2. Cut out the backbone with kitchen shears or a sturdy knife. Turn the chicken onto its back, and, starting at the tail end, where it’s easier to find the bone, cut first along one side of the backbone, then along the other, until you’ve removed the entire thing.
3. Laying the chicken breast-side up, smash down on the middle of the breast with the palm of your hand, breaking the breastbone and forcing the chicken flat.
4. With the bird breast-side up, gently rotate the legs out and away from the body until they, too, are skin-side up. Now make a 1-inch incision in the skin, at the bottom of each breast, and tuck the knobby end of each drumstick into these slits. This will hold the bird in a fixed shape that gives it a more even thickness. “A little string probably isn’t a bad idea either,” Stitt says. Use a 2-foot length of kitchen twine or unflavored dental floss to bind the ends of the leg bones tightly together.
5. Mince the parsley, basil, garlic, and lemon zest. Blend with salt, a few grinds of fresh black pepper, and the softened butter. Then stuff under the skin, smearing it around in there for even distribution. Finally, season the chicken’s exterior with more salt and pepper.
6. Over the low-heat side of your grill, start the chicken skin-side up, and cover with grill vents open. “This will get some heat going toward the bones without burning the skin,” Stitt says, “and it’s going to take a while, 30–45 minutes.” Use a meat thermometer to check the internal temperature. When the breast meat is about 145 degrees and the thighs are passing 160 degrees, give the chicken a final 5 minutes, skin-side down, directly over your hottest coals, watching carefully to make sure the skin turns a crisp golden-brown without burning.

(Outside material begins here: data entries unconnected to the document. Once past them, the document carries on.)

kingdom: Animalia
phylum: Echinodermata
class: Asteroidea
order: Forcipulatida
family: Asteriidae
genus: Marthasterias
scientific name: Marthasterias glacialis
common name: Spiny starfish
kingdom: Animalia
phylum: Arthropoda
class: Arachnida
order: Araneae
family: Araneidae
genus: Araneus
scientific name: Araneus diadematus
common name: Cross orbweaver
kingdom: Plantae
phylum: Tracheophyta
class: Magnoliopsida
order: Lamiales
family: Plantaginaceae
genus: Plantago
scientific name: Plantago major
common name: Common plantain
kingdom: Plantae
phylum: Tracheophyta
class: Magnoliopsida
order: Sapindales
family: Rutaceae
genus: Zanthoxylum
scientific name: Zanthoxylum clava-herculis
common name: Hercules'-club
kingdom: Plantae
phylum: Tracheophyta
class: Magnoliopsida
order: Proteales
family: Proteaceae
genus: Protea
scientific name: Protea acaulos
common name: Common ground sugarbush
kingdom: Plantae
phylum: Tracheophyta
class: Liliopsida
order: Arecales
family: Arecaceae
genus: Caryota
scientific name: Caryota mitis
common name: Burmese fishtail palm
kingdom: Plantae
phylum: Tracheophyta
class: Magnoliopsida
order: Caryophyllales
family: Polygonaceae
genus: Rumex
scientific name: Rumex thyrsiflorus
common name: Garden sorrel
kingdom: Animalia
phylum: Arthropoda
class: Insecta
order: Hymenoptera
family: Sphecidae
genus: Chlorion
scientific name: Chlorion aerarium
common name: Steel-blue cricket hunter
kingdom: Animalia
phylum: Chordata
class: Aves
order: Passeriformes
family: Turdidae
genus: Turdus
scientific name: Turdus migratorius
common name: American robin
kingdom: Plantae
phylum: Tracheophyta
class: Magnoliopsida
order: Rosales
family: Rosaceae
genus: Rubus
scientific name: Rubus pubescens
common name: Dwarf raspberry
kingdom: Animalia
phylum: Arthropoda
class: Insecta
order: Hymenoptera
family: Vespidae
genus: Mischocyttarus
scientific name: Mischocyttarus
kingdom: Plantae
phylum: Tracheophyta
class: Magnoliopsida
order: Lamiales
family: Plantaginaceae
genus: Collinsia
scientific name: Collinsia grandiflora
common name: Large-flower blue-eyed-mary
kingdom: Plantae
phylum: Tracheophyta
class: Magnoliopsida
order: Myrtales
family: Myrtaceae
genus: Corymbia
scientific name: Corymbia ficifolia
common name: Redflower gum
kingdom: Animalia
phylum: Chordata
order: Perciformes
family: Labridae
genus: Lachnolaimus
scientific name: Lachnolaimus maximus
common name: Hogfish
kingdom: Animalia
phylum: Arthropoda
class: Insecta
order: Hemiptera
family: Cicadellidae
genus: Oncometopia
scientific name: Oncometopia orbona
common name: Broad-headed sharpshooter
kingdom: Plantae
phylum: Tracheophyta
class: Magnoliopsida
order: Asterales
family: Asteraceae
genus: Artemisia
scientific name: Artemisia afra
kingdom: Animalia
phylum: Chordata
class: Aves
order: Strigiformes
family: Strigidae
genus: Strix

7. Serve: Transfer the chicken to a cutting board, and let rest for 15 minutes. Cut apart the skin or twine holding the legs together, and then carve the chicken into two drumsticks, two thighs, and four breast halves.
EXPERT RIBS: Trap the Moisture
Ribs need long, slow cooking to break down their connective tissue, so there’s a constant risk that they’ll dry out. Here are two great moisture-saving tricks: First, a 6-hour immersion in a mixture of salt and water (1/2 cup salt per gallon of water). Second, when you pull the ribs off the grill — after 2–3 hours over medium heat — wrap them tightly in foil, then stuff them into a paper bag for a half hour before serving.
BETTER THAN BBQ SAUCE: GRILLED VEGETABLE SALSA
Make a quick topping for whole fish by halving a red onion and a mango, brushing the cut sides with olive oil, and seasoning with salt and pepper. • Set cut-side down on grill long enough for a deep sear. • Dice onion and mango, and add 1 tbsp red wine vinegar, 3 tbsp olive oil, salt, pepper, cilantro or parsley, and minced serrano pepper.
ADVANCED TECHNIQUE: TWO-LEVEL COOKING
Whole chickens, like any large piece of meat, need two different heat levels on the same grill: a high-heat zone, for crisping the exterior, and a lower-heat zone for slow cooking, to make sure the interior is done before the exterior burns. You can do this on a gas grill by simply setting different burners to different heat levels. With charcoal, you’ll need to pile the embers deep and high on one side to create an area of intense heat, and spread the embers thin and low on the other side for an area of gentle heat.